Neden eğitmenlik yapmaya başladığımı sormuşsunuz bazılarınız…

Anlatayım…

Siz sorun ben anlatayım yani, her gün konu bulmak o kadar kolay değil, madem taahhüt ettim her gün yazmaya bu 21 günde desteğinizi esirgemeyin efendim, ne isterseniz söyleyin onu yazayım.-)

Nasıl başladımın hikayesine geri dönersek eğer, benim hikayem

‘’ben gelişim- değişim- dönüşüm koçu- eğitmeni- tanrıçası- divası- enerci dünyalarının seksi şempanzesi falan olayım” diye başlamadı…Hay Allaaam yaa, daha neler neler dediler de söylemeyeceğim devamını.-)

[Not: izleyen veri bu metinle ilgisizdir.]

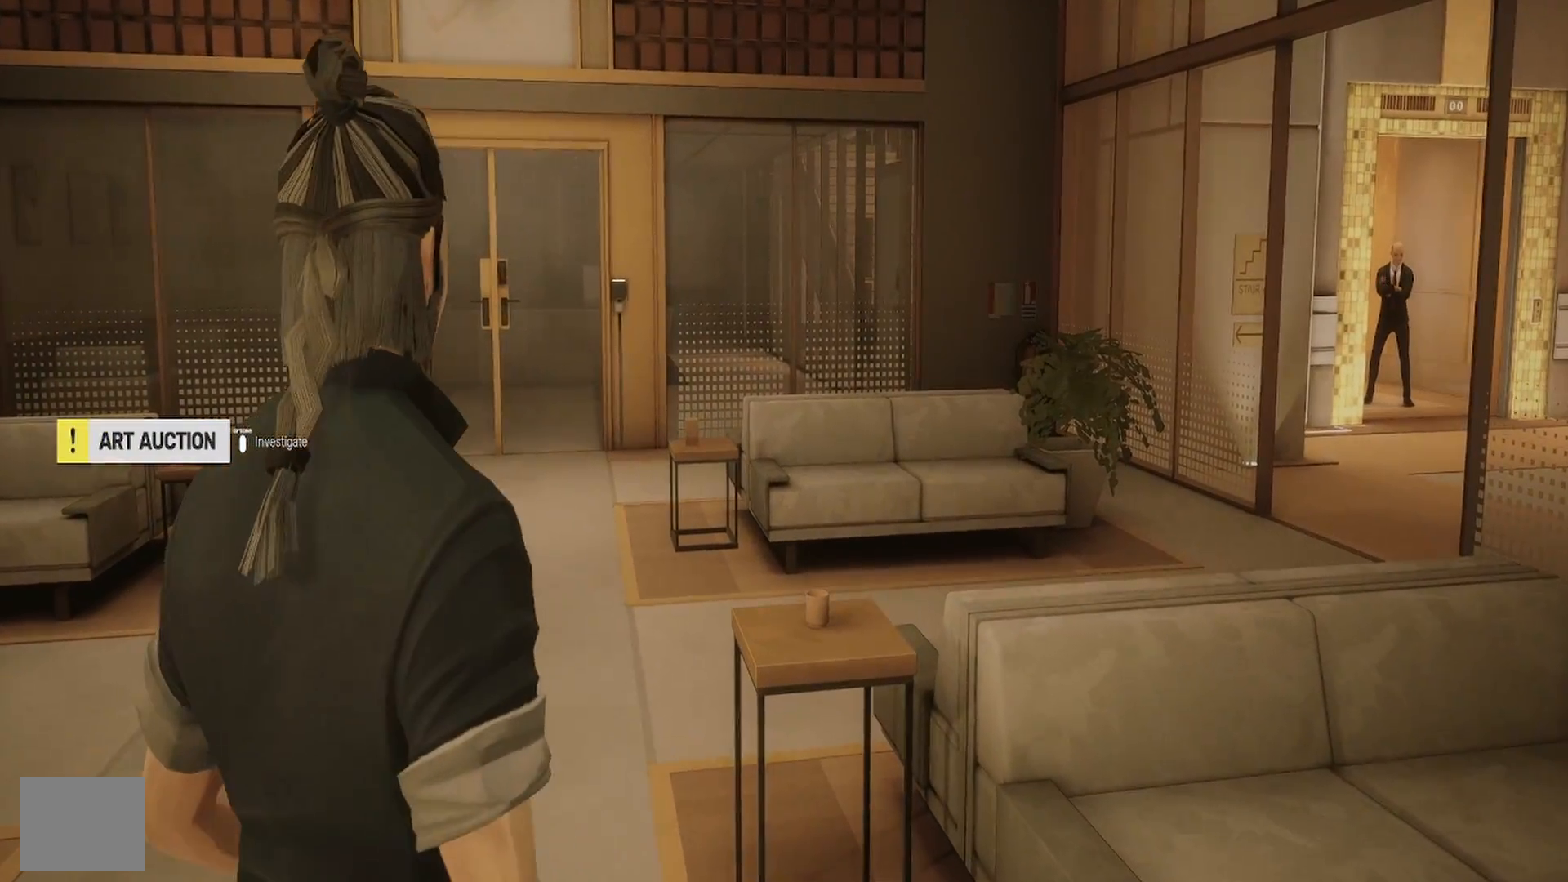
{"buttons": ["START"], "left_stick": "center", "right_stick": "center", "events": [[417, "START", "down"]]}
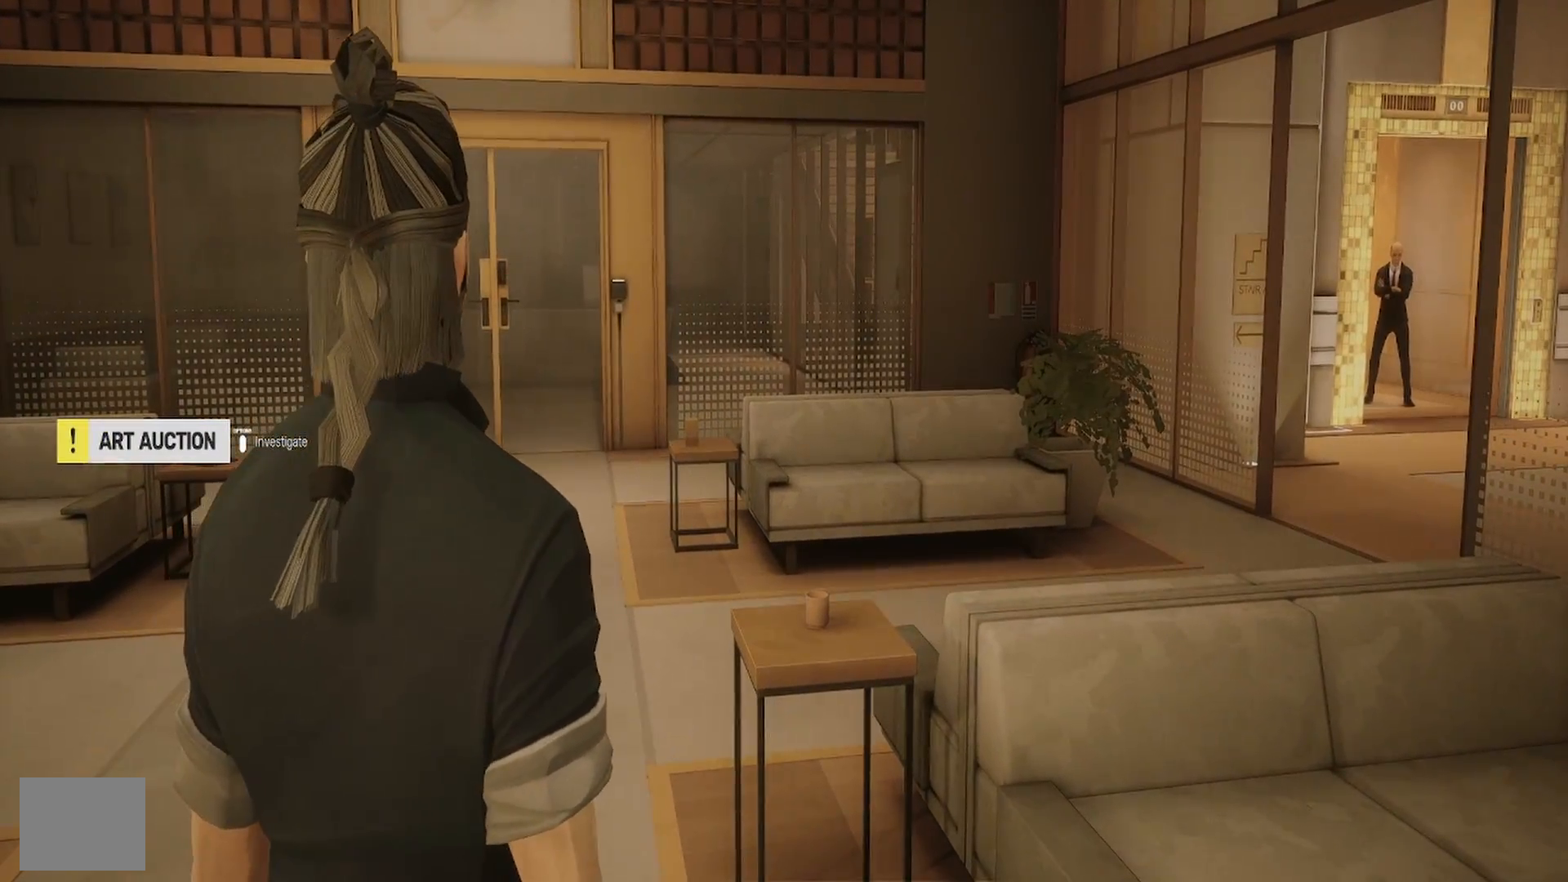
{"buttons": [], "left_stick": "center", "right_stick": "center", "events": [[67, "START", "up"]]}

Dün anlattığım sedef hastalığına dair hikaye, hikayemin minik bir parçası takdir edersiniz ki;

  • Doğduğumdan beri- kendimi bildim bileli- insanların etrafında ışık hüzmeleriyle onları gördüm, herkesin öyle gördüğünü sandım, görmediğini anlayınca şaşırdım, benim gördüğümü öğrendiklerinde korkmalarına korktum,

  • Bunun devamı gibi, kendimi bildim bileli yine insanların düşündüklerini müzik gibi, ses gibi kafamda hep duydum, notalara bakıp müziği zihninde duyan insan gibi, insanın titreşimine bakıp düşündüklerini görebiliyordum,
  • Ölmüş insanları görüp onlarla irtibat kurabiliyordum,
  • Başka dünyalardan olduğunu bildiğim eğitmenlerim kendimi bildim bileli hep vardi; ekranlar açılıyordu önümde, bazen oradan yanıma geliyorlar, bazen o ekrandan anlatıyorlardı anlatacaklarını,
  • Uykumda 6 yaşıma kadar yatağımın başını bekleyen, ve öyle olması gerektiğini düşündüğüm kişiler vardı- annemle babamın adamlardan haberi olmadığını anladığım anı anlatmıyorum.-),
  • Her uyuduğumda başka dünyalara gider, başka zaman dilimlerinde dolanıp sonra bu dünyaya uyanırdım ve bu benim için normaldi,
  • Herkesin telepati ile irtibat kurduğunu sanarak büyüdüm, hatta ilk çalıştığım travmam annemi saatlerce çağırdığım halde bana bakmaması, yüzünü bile dönmemesi ki, telepatik olarak onu çağırdığımı anlamam bir eğitimde travmanın tam 25 yıl sonrası.-),
  • Maddelerin tuttukları enerjilerinden yaşanmışlıklarını film izler gibi izleyebiliyorum,
  • Başka gerçekliklerde başka bir adım vardı, oradaki adıma daha alışıktım, buradaki adıma alışmam zaman aldı,
  • maddelere bakıp onları çalıştırabiliyor, kapatabiliyorum ki bu insanları biraz korkuyordu,

Ve dahası var eksiği yok çocukluğumda herkesin öyle olmadığını anlamam, kendimle ne yapacağımı bilememem, deli denen insanların böyle şeyler yüzünden tımarhaneye kapatıldıklarını zaman içinde öğrenmem, acaba deli miyim diye kendime sarmam ve kendimi daha iyi tanımaya çalışmam, her kendime döndüğümde daha da başka yönlerimin aslında normal olarak anılmayanlar arasında olduğunu öğrenmem, garip olduğuma ve kimseye kim olduğumu göstermeden bir hayat yaşamam gerektiğine karar vermem, bu kararın bir yerinde kendimi duygusal olarak gömmeye çalışırken fiziksel de gömme noktasına getirebilecek kadar kendime fiziksel zararlar verecek yaşantılar yaratmam derken… küçücük yaşımda anlayacağınız bir dünya travma demek…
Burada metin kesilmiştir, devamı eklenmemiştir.